When it came to the substantial number that were unknown, the team conducted one more study, using the best understood (at the genetic level) organism of all: Drosophila melanogaster. These fruit flies have been the subject of research for more than a century because they are easy and inexpensive to breed, have a short life cycle, produce lots of young, and can be genetically modified in numerous ways.
The team used gene editing to dial down the use of around 300 low-scoring genes found in both humans and fruit flies. “We found that one-quarter of these unknown genes were lethal—when knocked out, they caused the flies to die, and yet nobody had ever known anything about them,” says Freeman. “Another 25 percent of them caused changes in the flies—phenotypes—that we could detect in many ways.” These genes were linked with fertility, development, locomotion, protein quality control, and resilience to stress. “That so many fundamental genes are not understood was eye-opening,” Freeman says. It’s possible that variation in these genes could have very big impacts on human health.
All of this “unknomics” information is held on a database, which the team is making available for other researchers to use to discover new biology. The next step may be to hand the data on these mystery genes and the mystery proteins they create over to AI.

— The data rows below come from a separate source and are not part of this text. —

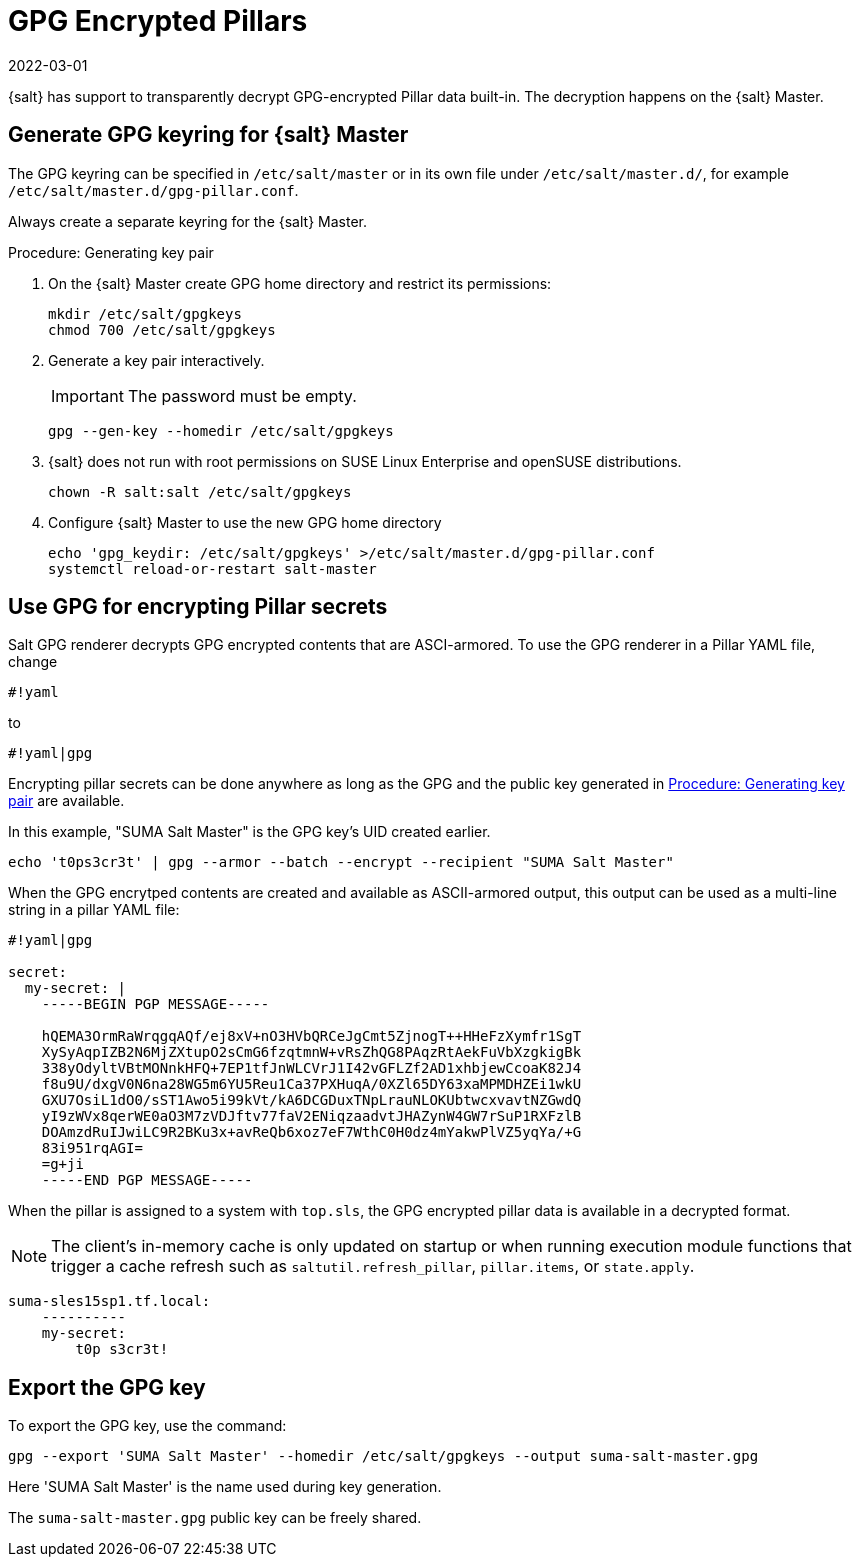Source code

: [[salt-gpg-encrypted-pillars]]
= GPG Encrypted Pillars
:revdate: 2022-03-01
:page-revdate: {revdate}

{salt} has support to transparently decrypt GPG-encrypted Pillar data built-in.
The decryption happens on the {salt} Master.


== Generate GPG keyring for {salt} Master

The GPG keyring can be specified in [path]``/etc/salt/master`` or in its own file under [path]``/etc/salt/master.d/``, for example [path]``/etc/salt/master.d/gpg-pillar.conf``. 

Always create a separate keyring for the {salt} Master.

[[proc-key-pair-generation]]
.Procedure: Generating key pair

. On the {salt} Master create GPG home directory and restrict its permissions:
+
----
mkdir /etc/salt/gpgkeys
chmod 700 /etc/salt/gpgkeys
----
. Generate a key pair interactively. 
+
[IMPORTANT]
====
The password must be empty.
====
+
----
gpg --gen-key --homedir /etc/salt/gpgkeys
----
. {salt} does not run with root permissions on SUSE Linux Enterprise and openSUSE distributions.
+
----
chown -R salt:salt /etc/salt/gpgkeys
----
. Configure {salt} Master to use the new GPG home directory
+
----
echo 'gpg_keydir: /etc/salt/gpgkeys' >/etc/salt/master.d/gpg-pillar.conf
systemctl reload-or-restart salt-master
----


== Use GPG for encrypting Pillar secrets

Salt GPG renderer decrypts GPG encrypted contents that are ASCI-armored. 
To use the GPG renderer in a Pillar YAML file, change 
----
#!yaml
----
to 
----
#!yaml|gpg
----

Encrypting pillar secrets can be done anywhere as long as the GPG and the public key generated in <<proc-key-pair-generation>> are available. 

In this example, "SUMA Salt Master" is the GPG key’s UID created earlier.
----
echo 't0ps3cr3t' | gpg --armor --batch --encrypt --recipient "SUMA Salt Master"
----


When the GPG encrytped contents are created and available as ASCII-armored output, this output can be used as a multi-line string in a pillar YAML file:
----
#!yaml|gpg

secret:
  my-secret: |
    -----BEGIN PGP MESSAGE-----

    hQEMA3OrmRaWrqgqAQf/ej8xV+nO3HVbQRCeJgCmt5ZjnogT++HHeFzXymfr1SgT
    XySyAqpIZB2N6MjZXtupO2sCmG6fzqtmnW+vRsZhQG8PAqzRtAekFuVbXzgkigBk
    338yOdyltVBtMONnkHFQ+7EP1tfJnWLCVrJ1I42vGFLZf2AD1xhbjewCcoaK82J4
    f8u9U/dxgV0N6na28WG5m6YU5Reu1Ca37PXHuqA/0XZl65DY63xaMPMDHZEi1wkU
    GXU7OsiL1dO0/sST1Awo5i99kVt/kA6DCGDuxTNpLrauNLOKUbtwcxvavtNZGwdQ
    yI9zWVx8qerWE0aO3M7zVDJftv77faV2ENiqzaadvtJHAZynW4GW7rSuP1RXFzlB
    DOAmzdRuIJwiLC9R2BKu3x+avReQb6xoz7eF7WthC0H0dz4mYakwPlVZ5yqYa/+G
    83i951rqAGI=
    =g+ji
    -----END PGP MESSAGE-----
----


When the pillar is assigned to a system with [path]``top.sls``, the GPG encrypted pillar data is available in a decrypted format. 


[NOTE]
====
The client's in-memory cache is only updated on startup or when running execution module functions that trigger a cache refresh such as [literal]``saltutil.refresh_pillar``, [litaral]``pillar.items``, or [literal]``state.apply``.
====

----
suma-sles15sp1.tf.local:
    ----------
    my-secret:
        t0p s3cr3t!
----


== Export the GPG key

To export the GPG key, use the command:
----
gpg --export 'SUMA Salt Master' --homedir /etc/salt/gpgkeys --output suma-salt-master.gpg
----
Here 'SUMA Salt Master' is the name used during key generation.

The [literal]```suma-salt-master.gpg``` public key can be freely shared.

//For more information about GPG, see https://www.gnupg.org/documentation/.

DeepMind’s AlphaFold, for example, can provide important insights into what mystery proteins do, notably by revealing how they interact with other proteins, says Alex Bateman of the European Bioinformatics Institute, based near Cambridge, UK. So can cryo-EM, which is a way of producing images of large, complex molecules, he says. And a University College London team has shown a systematic way to use machine learning to figure out what proteins do in yeast.

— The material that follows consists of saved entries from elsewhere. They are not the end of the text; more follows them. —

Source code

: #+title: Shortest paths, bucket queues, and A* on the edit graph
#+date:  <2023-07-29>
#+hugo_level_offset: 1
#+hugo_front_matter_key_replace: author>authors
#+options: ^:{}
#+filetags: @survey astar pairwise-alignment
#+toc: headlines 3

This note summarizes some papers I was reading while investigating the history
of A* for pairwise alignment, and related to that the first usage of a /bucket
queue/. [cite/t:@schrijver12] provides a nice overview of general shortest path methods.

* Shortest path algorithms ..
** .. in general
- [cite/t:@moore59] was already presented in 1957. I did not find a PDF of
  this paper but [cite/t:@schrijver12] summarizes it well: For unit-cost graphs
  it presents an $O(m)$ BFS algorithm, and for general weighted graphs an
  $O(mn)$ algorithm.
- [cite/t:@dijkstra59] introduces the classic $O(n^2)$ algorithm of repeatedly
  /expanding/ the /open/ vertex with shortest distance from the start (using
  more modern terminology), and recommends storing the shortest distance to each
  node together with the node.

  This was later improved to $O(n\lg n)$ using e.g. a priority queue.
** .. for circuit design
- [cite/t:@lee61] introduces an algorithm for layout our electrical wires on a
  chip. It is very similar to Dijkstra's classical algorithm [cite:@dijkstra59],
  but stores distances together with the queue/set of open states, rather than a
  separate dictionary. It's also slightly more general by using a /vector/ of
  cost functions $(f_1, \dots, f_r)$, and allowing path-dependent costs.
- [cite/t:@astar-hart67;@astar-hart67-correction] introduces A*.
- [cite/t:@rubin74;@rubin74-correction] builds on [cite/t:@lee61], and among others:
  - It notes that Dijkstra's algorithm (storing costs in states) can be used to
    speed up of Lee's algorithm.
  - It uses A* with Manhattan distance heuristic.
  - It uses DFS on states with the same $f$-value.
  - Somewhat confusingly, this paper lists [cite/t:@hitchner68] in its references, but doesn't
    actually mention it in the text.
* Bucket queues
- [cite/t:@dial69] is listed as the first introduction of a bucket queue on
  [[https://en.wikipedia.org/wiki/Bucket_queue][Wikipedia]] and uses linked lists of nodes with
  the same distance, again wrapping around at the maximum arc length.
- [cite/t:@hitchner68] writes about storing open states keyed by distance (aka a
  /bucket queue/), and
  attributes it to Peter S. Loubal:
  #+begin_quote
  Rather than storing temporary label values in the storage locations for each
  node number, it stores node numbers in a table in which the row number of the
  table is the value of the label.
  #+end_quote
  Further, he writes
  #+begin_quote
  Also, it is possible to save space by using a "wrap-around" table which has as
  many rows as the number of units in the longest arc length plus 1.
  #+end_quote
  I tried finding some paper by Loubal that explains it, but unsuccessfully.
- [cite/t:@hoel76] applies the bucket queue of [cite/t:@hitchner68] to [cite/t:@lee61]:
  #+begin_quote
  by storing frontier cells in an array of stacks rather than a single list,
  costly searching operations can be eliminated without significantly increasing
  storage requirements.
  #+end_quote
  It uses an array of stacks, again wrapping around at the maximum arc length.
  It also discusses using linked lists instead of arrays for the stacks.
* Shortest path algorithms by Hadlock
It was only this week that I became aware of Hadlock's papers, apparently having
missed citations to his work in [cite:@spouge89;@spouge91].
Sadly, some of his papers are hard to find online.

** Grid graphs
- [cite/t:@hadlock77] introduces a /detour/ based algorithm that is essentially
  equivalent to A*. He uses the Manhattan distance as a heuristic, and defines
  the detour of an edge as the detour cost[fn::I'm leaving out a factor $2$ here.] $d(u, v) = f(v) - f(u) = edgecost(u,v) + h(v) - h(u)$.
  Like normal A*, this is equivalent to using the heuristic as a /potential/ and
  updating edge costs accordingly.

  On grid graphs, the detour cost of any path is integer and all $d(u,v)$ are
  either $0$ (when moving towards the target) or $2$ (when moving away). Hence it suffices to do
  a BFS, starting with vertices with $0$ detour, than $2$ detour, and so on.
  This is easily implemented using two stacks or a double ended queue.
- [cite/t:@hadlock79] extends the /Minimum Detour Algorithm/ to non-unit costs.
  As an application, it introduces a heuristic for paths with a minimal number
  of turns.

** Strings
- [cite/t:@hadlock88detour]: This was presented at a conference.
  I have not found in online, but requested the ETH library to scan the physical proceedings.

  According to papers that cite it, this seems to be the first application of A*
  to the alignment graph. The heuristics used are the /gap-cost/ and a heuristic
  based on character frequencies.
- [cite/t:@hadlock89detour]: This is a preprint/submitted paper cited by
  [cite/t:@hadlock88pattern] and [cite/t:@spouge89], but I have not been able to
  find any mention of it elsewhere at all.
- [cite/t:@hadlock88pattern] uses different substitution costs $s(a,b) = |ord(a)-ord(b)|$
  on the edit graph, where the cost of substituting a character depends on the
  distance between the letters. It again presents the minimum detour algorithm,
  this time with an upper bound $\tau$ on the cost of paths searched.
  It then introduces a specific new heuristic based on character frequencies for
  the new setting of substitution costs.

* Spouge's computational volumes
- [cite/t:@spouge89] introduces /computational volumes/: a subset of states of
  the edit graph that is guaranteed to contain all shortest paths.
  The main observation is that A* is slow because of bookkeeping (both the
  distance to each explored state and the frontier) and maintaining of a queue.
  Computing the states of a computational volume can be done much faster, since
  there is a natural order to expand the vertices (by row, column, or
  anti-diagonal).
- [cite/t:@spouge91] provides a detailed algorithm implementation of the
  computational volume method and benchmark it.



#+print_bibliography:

The Unknome is unusual in that it’s a biology database that will shrink as we understand it better. The paper shows that over the past decade “we have moved from 40 percent to 20 percent of the human proteome having a certain level of unknownness,” says Bateman. However, at current progress rates, working out the function of all human protein-coding genes could take more than half a century, Freeman estimates.
The discovery that so many genes remain misunderstood reflects what is called the streetlight effect, or the drunkard’s search principle, an observational bias that occurs when people only search for something where it is easiest to look. In this case, it has caused what Freeman and Munro call a “bias in biological research toward the previously studied.”

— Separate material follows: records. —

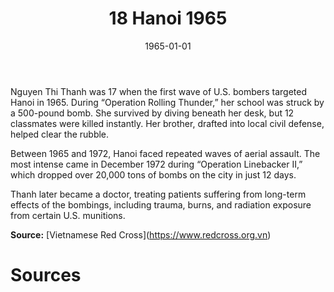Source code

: #+TITLE: 18 Hanoi 1965
#+DATE: 1965-01-01
#+HUGO_BASE_DIR: ../../
#+HUGO_SECTION: essays
#+HUGO_TAGS: civilian
#+EXPORT_FILE_NAME: 08-18-Hanoi-1965.org
#+HUGO_CUSTOM_FRONT_MATTER: :location "Hanoi, 1965" :year "1965"


Nguyen Thi Thanh was 17 when the first wave of U.S. bombers targeted Hanoi in 1965. During “Operation Rolling Thunder,” her school was struck by a 500-pound bomb. She survived by diving beneath her desk, but 12 classmates were killed instantly. Her brother, drafted into local civil defense, helped clear the rubble.

Between 1965 and 1972, Hanoi faced repeated waves of aerial assault. The most intense came in December 1972 during “Operation Linebacker II,” which dropped over 20,000 tons of bombs on the city in just 12 days.

Thanh later became a doctor, treating patients suffering from long-term effects of the bombings, including trauma, burns, and radiation exposure from certain U.S. munitions.

**Source:** [Vietnamese Red Cross](https://www.redcross.org.vn)

* Sources
:PROPERTIES:
:EXPORT_EXCLUDE: t
:END:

The same goes for researchers, who tend to get funding for research in relatively well-understood areas, rather than going off into what Freeman calls the wilderness. This is why the database is so important, Munro explains—it fights back against the economics of academia, which avoids things that are very poorly understood. “There is a need for a different type of support to address these unknowns,” says Munro.
But even with the database becoming available and researchers picking through it, there will still be some knowledge blind spots. The study focused on genes that are responsible for proteins. Over the past two decades, uncharted areas of the genome have also been found to harbor the code for small RNAs—scraps of genetic material that can affect other genes, and which are critical regulators of normal development and bodily functions. There may be more “unknown unknowns” lurking in the human genome.
For now, there’s still plenty to get into, and Freeman hopes this work will encourage others to study the genetic Terra Incognita: “There’s more than enough Unknome for anyone who wants to explore genuinely new biology.”